Contre les maladies fongiques de la vigne, mildiou et oïdium, la piste génétique.
80 % des pesticides actuellement utilisés en viticulture le sont contre le mildiou et l’oïdium. L’Inra met au point de nouveaux cépages résistants à ces maladies. Des recherches et une expérimentation pour réduire massivement l’usage de pesticides.
Sur le domaine expérimental de l’Inra à Bordeaux, les chercheurs Inra comparent sur plus d’un demi-hectare, dans des conditions proches de la pratique agricole, trois modes de culture. Un mode conventionnel bas intrants, avec le cépage Merlot, qui permet d’économiser 50 %* de pesticides par rapport au mode classique, un mode agriculture biologique, toujours avec du Merlot, qui réduit les pesticides à 65 %*. Ces deux modes sont comparés à une variété résistante au mildiou et à l’oïdium, soit un cépage inédit issu des recherches de l’Inra de Colmar, permettant d’économiser 96 %* de pesticides. Outre l’usage de produits phytosanitaires, ils évaluent pour chacun des modes, la durabilité, le coût, le temps de travail… et jusqu’à la qualité du vin. L’essai est en place depuis 2011, il y a donc eu deux récoltes et deux vinifications (2014, 2015). Dans ce dispositif, pour le cépage résistant, l’objectif de rendement est plus élevé qu’avec le Merlot.
Premières promesses tenues sur le terrain
La variété résistante tient ses promesses sur le terrain. Quelques traitements très ciblés sont toutefois appliqués afin d’éviter le développement du black rot, maladie « secondaire » habituellement contrôlée par les traitements réalisés contre le mildiou et l’oïdium. Avec ces traitements on atteint un IFT (indicateur de fréquence des traitements phytosanitaires) de 1,3, bien moindre que la moyenne bordelaise de 15 ou 16, et on agit également en faveur d’une meilleure durabilité des résistances au mildiou et à l’oïdium.
Cette variété résistante a été sélectionnée à l’Inra de Colmar. Grâce au développement d’une plateforme de phénotypage dédiée aux maladies de la vigne, les chercheurs ont identifié et positionné plusieurs gènes de résistance sur le génome de la vigne, provenant de vignes américaines et asiatiques. Ce sont des « cousines » de la vigne cultivée (Vitis vinifera) qui ont été utilisées pour intégrer par croisements successifs leurs gènes de résistance dans la vigne cultivée. Les chercheurs ont ensuite réalisé de nouveaux croisements pour cumuler les gènes de résistance dans les mêmes variétés en adoptant un schéma de sélection accéléré, conçu en 2002. Une sélection précoce a permis de trier les descendances par sélection assistée par marqueurs pour s’assurer de la présence des gènes de résistance choisis. Une sélection intermédiaire permet d’évaluer les principaux caractères viticoles et la qualité du vin dans un dispositif multisites sur les unités expérimentales Inra.

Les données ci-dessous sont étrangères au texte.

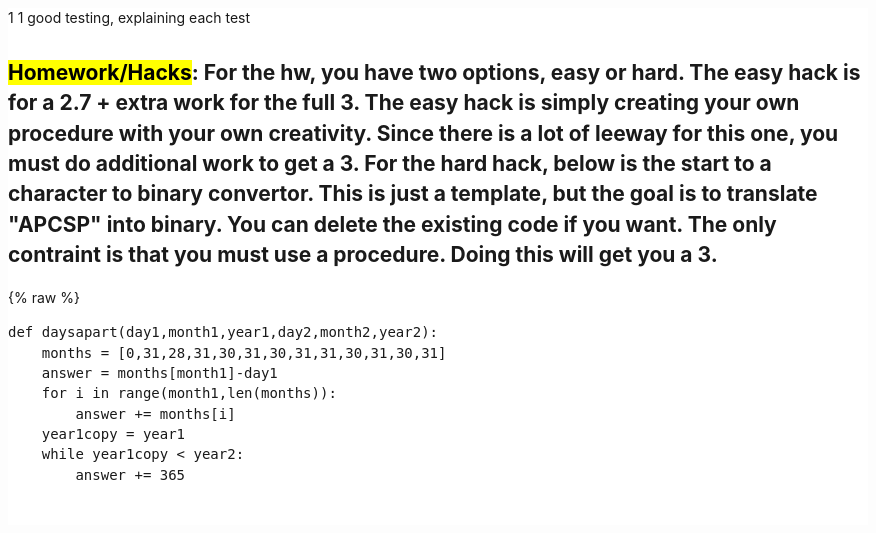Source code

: <td>1</td>
<td>1</td>
<td>good testing, explaining each test</td>
</tr>
</tbody>
</table>

</div>
</div>
</div>
<div class="cell border-box-sizing text_cell rendered"><div class="inner_cell">
<div class="text_cell_render border-box-sizing rendered_html">
<h2 id="Homework/Hacks:-For-the-hw,-you-have-two-options,-easy-or-hard.-The-easy-hack-is-for-a-2.7-+-extra-work-for-the-full-3.-The-easy-hack-is-simply-creating-your-own-procedure-with-your-own-creativity.-Since-there-is-a-lot-of-leeway-for-this-one,-you-must-do-additional-work-to-get-a-3.-For-the-hard-hack,-below-is-the-start-to-a-character-to-binary-convertor.-This-is-just-a-template,-but-the-goal-is-to-translate-&quot;APCSP&quot;-into-binary.-You-can-delete-the-existing-code-if-you-want.-The-only-contraint-is-that-you-must-use-a-procedure.-Doing-this-will-get-you-a-3."><mark>Homework/Hacks</mark>: For the hw, you have two options, easy or hard. The easy hack is for a 2.7 + extra work for the full 3. The easy hack is simply creating your own procedure with your own creativity. Since there is a lot of leeway for this one, you must do additional work to get a 3. For the hard hack, below is the start to a character to binary convertor. This is just a template, but the goal is to translate "APCSP" into binary. You can delete the existing code if you want. The only contraint is that you must use a procedure. Doing this will get you a 3.<a class="anchor-link" href="#Homework/Hacks:-For-the-hw,-you-have-two-options,-easy-or-hard.-The-easy-hack-is-for-a-2.7-+-extra-work-for-the-full-3.-The-easy-hack-is-simply-creating-your-own-procedure-with-your-own-creativity.-Since-there-is-a-lot-of-leeway-for-this-one,-you-must-do-additional-work-to-get-a-3.-For-the-hard-hack,-below-is-the-start-to-a-character-to-binary-convertor.-This-is-just-a-template,-but-the-goal-is-to-translate-&quot;APCSP&quot;-into-binary.-You-can-delete-the-existing-code-if-you-want.-The-only-contraint-is-that-you-must-use-a-procedure.-Doing-this-will-get-you-a-3."> </a></h2>
</div>
</div>
</div>
    {% raw %}
    
<div class="cell border-box-sizing code_cell rendered">
<div class="input">

<div class="inner_cell">
    <div class="input_area">
<div class=" highlight hl-ipython3"><pre><span></span><span class="k">def</span> <span class="nf">daysapart</span><span class="p">(</span><span class="n">day1</span><span class="p">,</span><span class="n">month1</span><span class="p">,</span><span class="n">year1</span><span class="p">,</span><span class="n">day2</span><span class="p">,</span><span class="n">month2</span><span class="p">,</span><span class="n">year2</span><span class="p">):</span>
    <span class="n">months</span> <span class="o">=</span> <span class="p">[</span><span class="mi">0</span><span class="p">,</span><span class="mi">31</span><span class="p">,</span><span class="mi">28</span><span class="p">,</span><span class="mi">31</span><span class="p">,</span><span class="mi">30</span><span class="p">,</span><span class="mi">31</span><span class="p">,</span><span class="mi">30</span><span class="p">,</span><span class="mi">31</span><span class="p">,</span><span class="mi">31</span><span class="p">,</span><span class="mi">30</span><span class="p">,</span><span class="mi">31</span><span class="p">,</span><span class="mi">30</span><span class="p">,</span><span class="mi">31</span><span class="p">]</span> 
    <span class="n">answer</span> <span class="o">=</span> <span class="n">months</span><span class="p">[</span><span class="n">month1</span><span class="p">]</span><span class="o">-</span><span class="n">day1</span>
    <span class="k">for</span> <span class="n">i</span> <span class="ow">in</span> <span class="nb">range</span><span class="p">(</span><span class="n">month1</span><span class="p">,</span><span class="nb">len</span><span class="p">(</span><span class="n">months</span><span class="p">)):</span>
        <span class="n">answer</span> <span class="o">+=</span> <span class="n">months</span><span class="p">[</span><span class="n">i</span><span class="p">]</span>
    <span class="n">year1copy</span> <span class="o">=</span> <span class="n">year1</span>
    <span class="k">while</span> <span class="n">year1copy</span> <span class="o">&lt;</span> <span class="n">year2</span><span class="p">:</span>
        <span class="n">answer</span> <span class="o">+=</span> <span class="mi">365</span>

Le chemin avant la diffusion
La sélection finale va mobiliser un réseau national d’essais en vue de la présentation à l’inscription au catalogue officiel, préalable indispensable à la diffusion de la variété auprès des viticulteurs qui pourraient l’utiliser pour des vins de table et de pays.
En effet, les règlements actuellement en vigueur dans les Appellations d’origine contrôlée (AOC) définissent les cépages autorisés. Une nouvelle variété ne pourrait donc être cultivée en AOC qu’avec une évolution du règlement. Les prototypes résistants actuels serviront vraisemblablement de géniteurs pour des croisements avec des cépages traditionnels permettant de créer des cépages nouveaux, résistants, mais plus proches de la typicité des vins de chacune de nos régions agricoles.
* Ces pourcentages sont ceux observés dans les conditions expérimentales, les chiffres pourraient être moins élevés dans d’autres conditions mais toujours significatifs quant à la réduction des pesticides.